[TASK TO CARRY OUT] Copy out the text that follows each picture in the data below, keeping every line character for character and in the same order. Leave the pictures out of your answer.

▼▼▼

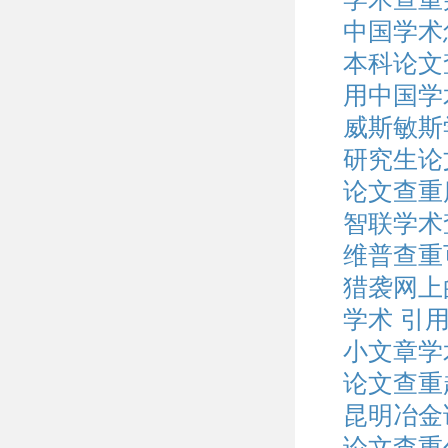
中国学术
本科论文
用中国学
威斯敏斯
研究生论
论文查重
智联学术
维普查重
猎袭网上
学术 引
小文章学
论文查重
昆明冶金
论文查重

▲▲▲

[SOLUTION]
中国学术
本科论文
用中国学
威斯敏斯
研究生论
论文查重
智联学术
维普查重
猎袭网上
学术 引
小文章学
论文查重
昆明冶金
论文查重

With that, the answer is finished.